Collected data:
--

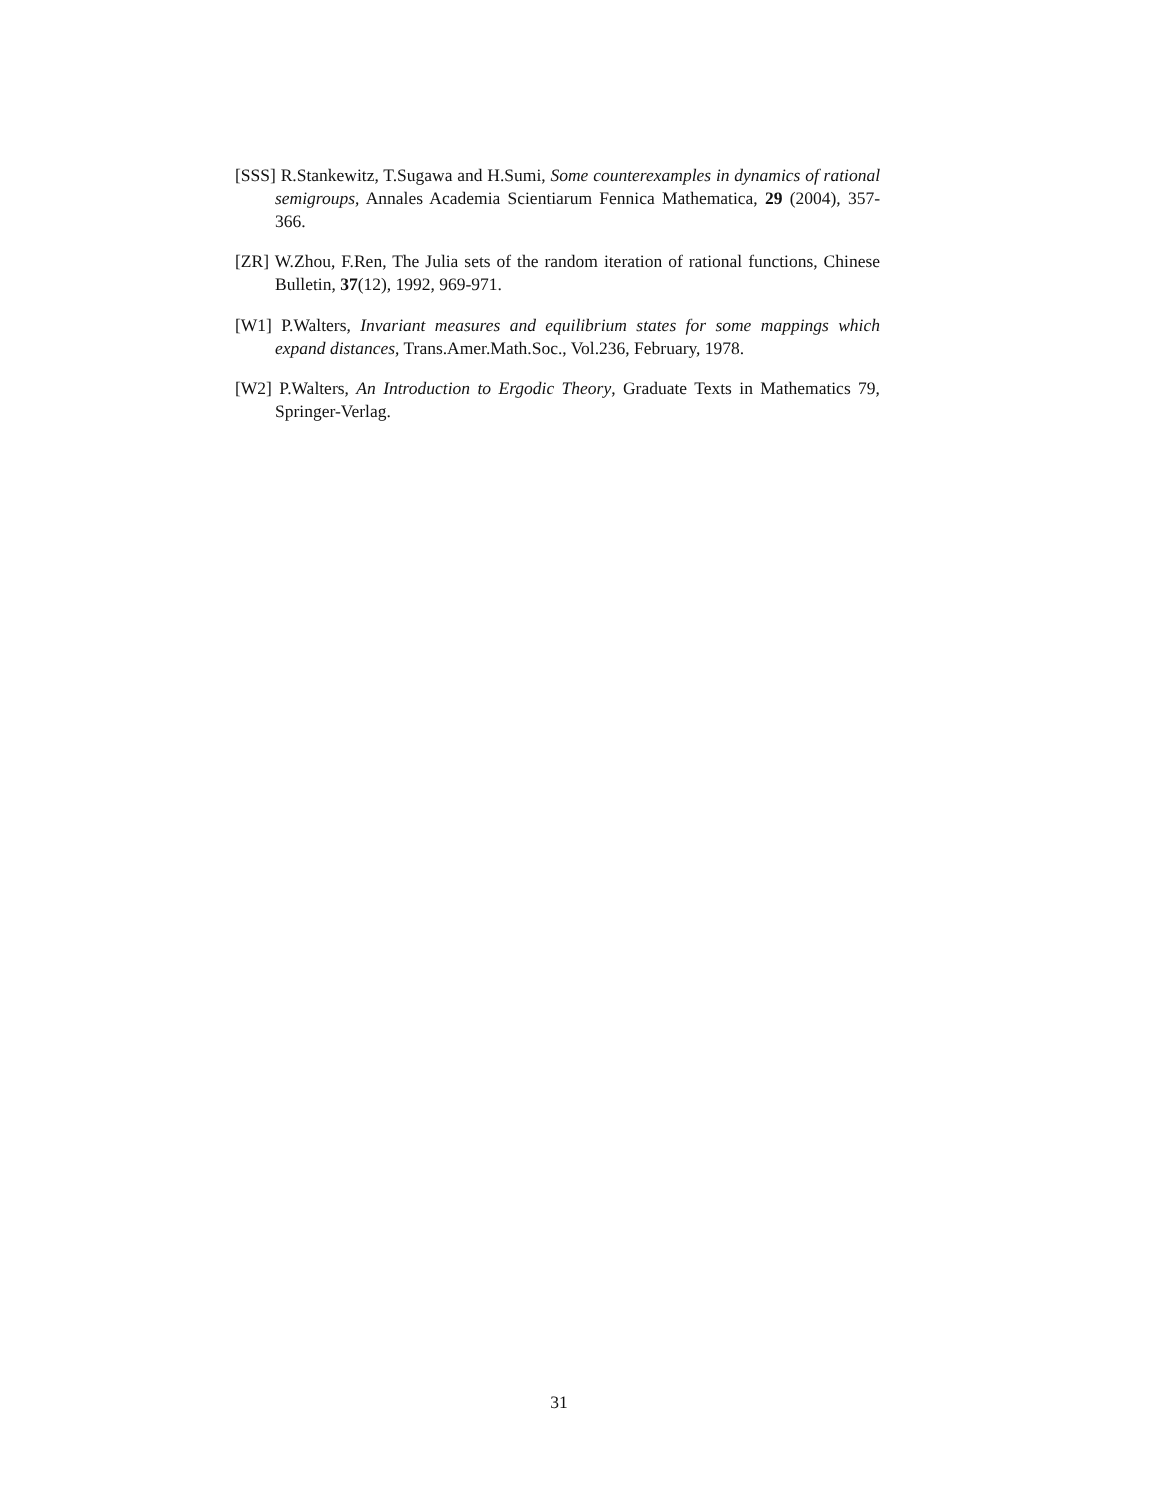[SSS] R.Stankewitz, T.Sugawa and H.Sumi, Some counterexamples in dynamics of rational semigroups, Annales Academia Scientiarum Fennica Mathematica, 29 (2004), 357-366.
[ZR] W.Zhou, F.Ren, The Julia sets of the random iteration of rational functions, Chinese Bulletin, 37(12), 1992, 969-971.
[W1] P.Walters, Invariant measures and equilibrium states for some mappings which expand distances, Trans.Amer.Math.Soc., Vol.236, February, 1978.
[W2] P.Walters, An Introduction to Ergodic Theory, Graduate Texts in Mathematics 79, Springer-Verlag.
31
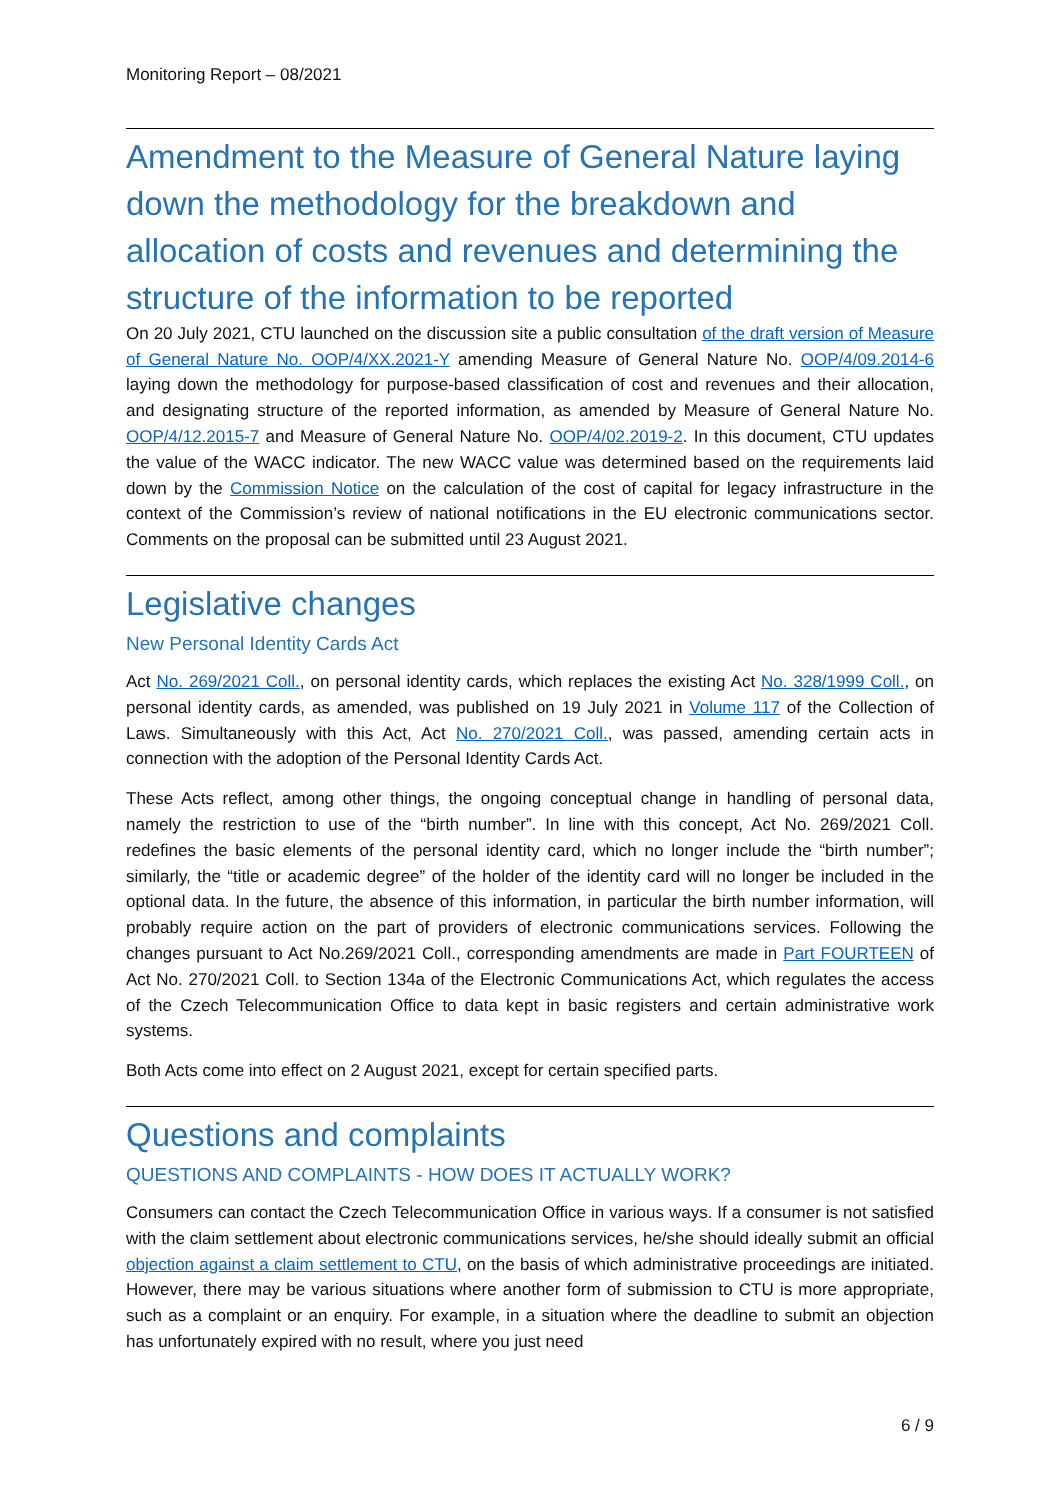Monitoring Report – 08/2021
Amendment to the Measure of General Nature laying down the methodology for the breakdown and allocation of costs and revenues and determining the structure of the information to be reported
On 20 July 2021, CTU launched on the discussion site a public consultation of the draft version of Measure of General Nature No. OOP/4/XX.2021-Y amending Measure of General Nature No. OOP/4/09.2014-6 laying down the methodology for purpose-based classification of cost and revenues and their allocation, and designating structure of the reported information, as amended by Measure of General Nature No. OOP/4/12.2015-7 and Measure of General Nature No. OOP/4/02.2019-2. In this document, CTU updates the value of the WACC indicator. The new WACC value was determined based on the requirements laid down by the Commission Notice on the calculation of the cost of capital for legacy infrastructure in the context of the Commission’s review of national notifications in the EU electronic communications sector. Comments on the proposal can be submitted until 23 August 2021.
Legislative changes
New Personal Identity Cards Act
Act No. 269/2021 Coll., on personal identity cards, which replaces the existing Act No. 328/1999 Coll., on personal identity cards, as amended, was published on 19 July 2021 in Volume 117 of the Collection of Laws. Simultaneously with this Act, Act No. 270/2021 Coll., was passed, amending certain acts in connection with the adoption of the Personal Identity Cards Act.
These Acts reflect, among other things, the ongoing conceptual change in handling of personal data, namely the restriction to use of the “birth number”. In line with this concept, Act No. 269/2021 Coll. redefines the basic elements of the personal identity card, which no longer include the “birth number”; similarly, the “title or academic degree” of the holder of the identity card will no longer be included in the optional data. In the future, the absence of this information, in particular the birth number information, will probably require action on the part of providers of electronic communications services. Following the changes pursuant to Act No.269/2021 Coll., corresponding amendments are made in Part FOURTEEN of Act No. 270/2021 Coll. to Section 134a of the Electronic Communications Act, which regulates the access of the Czech Telecommunication Office to data kept in basic registers and certain administrative work systems.
Both Acts come into effect on 2 August 2021, except for certain specified parts.
Questions and complaints
QUESTIONS AND COMPLAINTS - HOW DOES IT ACTUALLY WORK?
Consumers can contact the Czech Telecommunication Office in various ways. If a consumer is not satisfied with the claim settlement about electronic communications services, he/she should ideally submit an official objection against a claim settlement to CTU, on the basis of which administrative proceedings are initiated. However, there may be various situations where another form of submission to CTU is more appropriate, such as a complaint or an enquiry. For example, in a situation where the deadline to submit an objection has unfortunately expired with no result, where you just need
6 / 9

--

● **Activity**: The line containing "Amendment to the" marks the end: copy exactly every line from the start of the records up to and including it, leaving out the pictures.

● **Task output**:
[SSS] R.Stankewitz, T.Sugawa and H.Sumi, Some counterexamples in dynamics of rational semigroups, Annales Academia Scientiarum Fennica Mathematica, 29 (2004), 357-366.
[ZR] W.Zhou, F.Ren, The Julia sets of the random iteration of rational functions, Chinese Bulletin, 37(12), 1992, 969-971.
[W1] P.Walters, Invariant measures and equilibrium states for some mappings which expand distances, Trans.Amer.Math.Soc., Vol.236, February, 1978.
[W2] P.Walters, An Introduction to Ergodic Theory, Graduate Texts in Mathematics 79, Springer-Verlag.
31
Monitoring Report – 08/2021
Amendment to the Measure of General Nature laying down the methodology for the breakdown and allocation of costs and revenues and determining the structure of the information to be reported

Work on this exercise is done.